Dataset items
/---

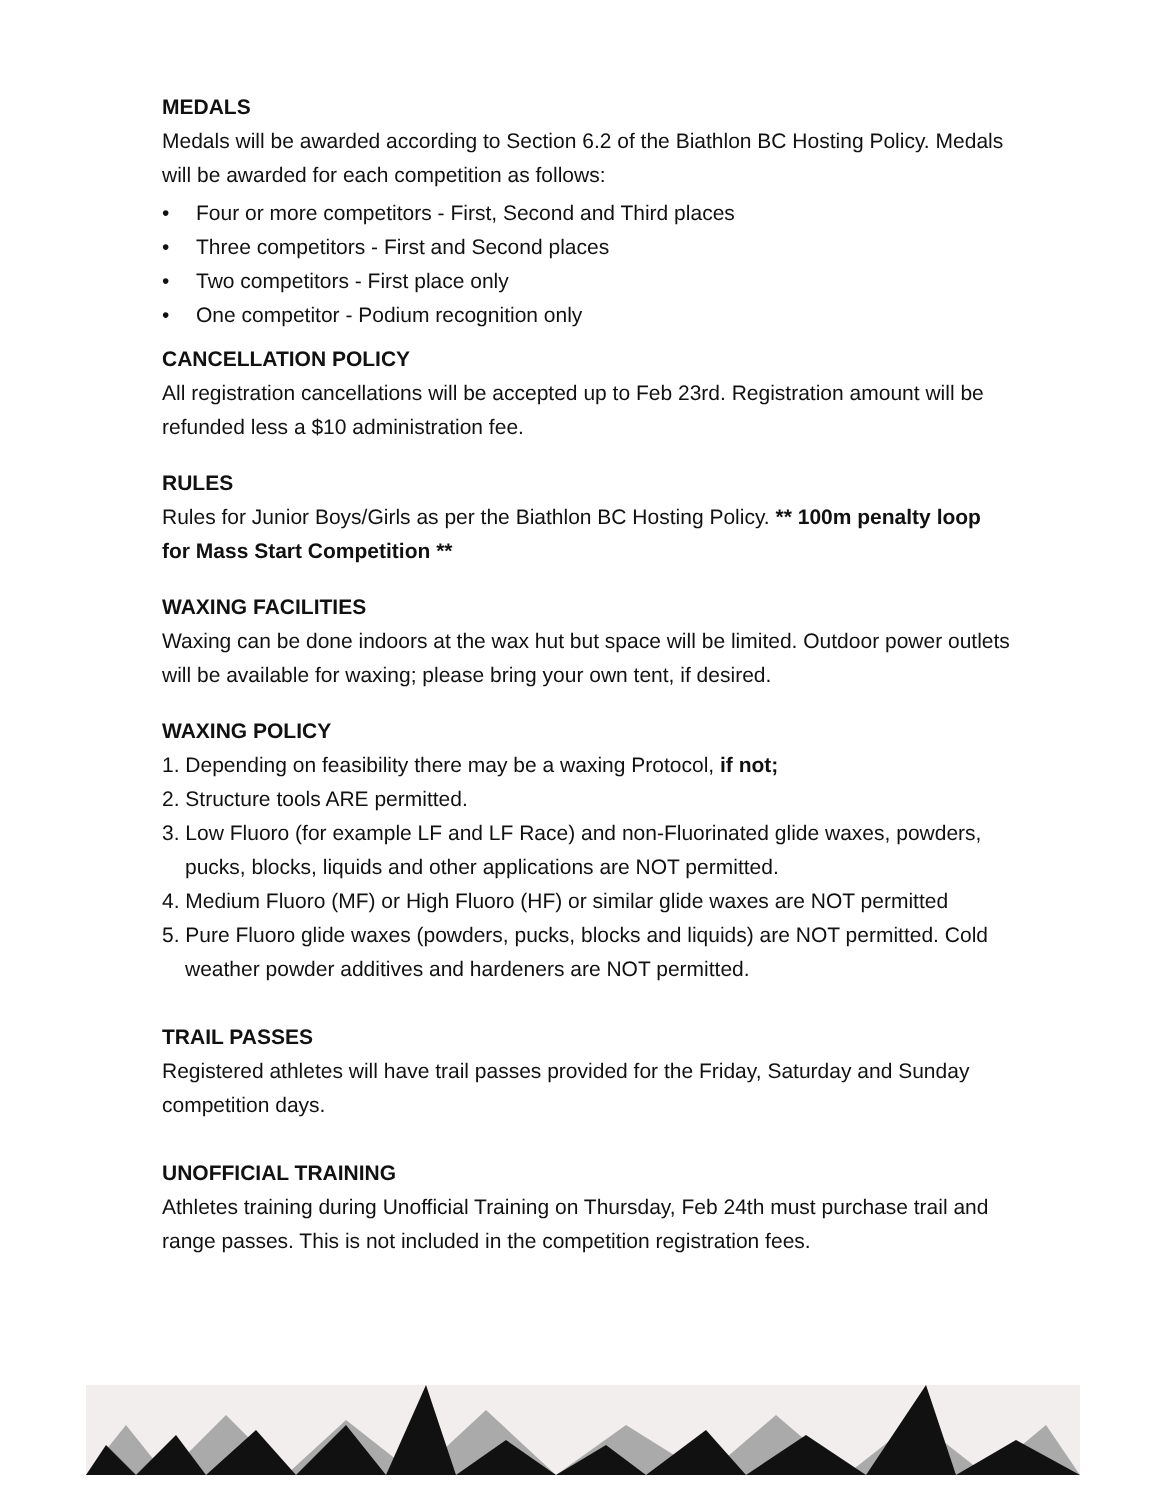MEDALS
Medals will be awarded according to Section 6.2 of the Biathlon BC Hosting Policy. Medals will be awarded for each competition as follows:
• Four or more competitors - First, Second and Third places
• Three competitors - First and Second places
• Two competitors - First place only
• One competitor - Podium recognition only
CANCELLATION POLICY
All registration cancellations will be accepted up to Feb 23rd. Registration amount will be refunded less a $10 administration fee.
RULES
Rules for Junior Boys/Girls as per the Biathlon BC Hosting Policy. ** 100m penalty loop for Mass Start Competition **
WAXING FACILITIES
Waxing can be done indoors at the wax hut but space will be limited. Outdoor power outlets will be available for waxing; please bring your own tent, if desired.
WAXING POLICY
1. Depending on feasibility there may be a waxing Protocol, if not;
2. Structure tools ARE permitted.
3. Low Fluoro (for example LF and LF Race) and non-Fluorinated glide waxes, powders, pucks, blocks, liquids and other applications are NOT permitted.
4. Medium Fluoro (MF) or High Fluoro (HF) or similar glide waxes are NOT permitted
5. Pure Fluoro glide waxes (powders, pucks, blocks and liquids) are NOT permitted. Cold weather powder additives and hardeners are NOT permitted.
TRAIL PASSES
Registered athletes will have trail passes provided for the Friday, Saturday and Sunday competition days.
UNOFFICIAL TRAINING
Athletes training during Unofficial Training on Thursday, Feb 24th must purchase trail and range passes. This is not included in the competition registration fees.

\---

## Work instruction
Go through the entries above and copy out every line that includes the word "Hosting".

## Expected answer
Medals will be awarded according to Section 6.2 of the Biathlon BC Hosting Policy. Medals will be awarded for each competition as follows:
Rules for Junior Boys/Girls as per the Biathlon BC Hosting Policy. ** 100m penalty loop for Mass Start Competition **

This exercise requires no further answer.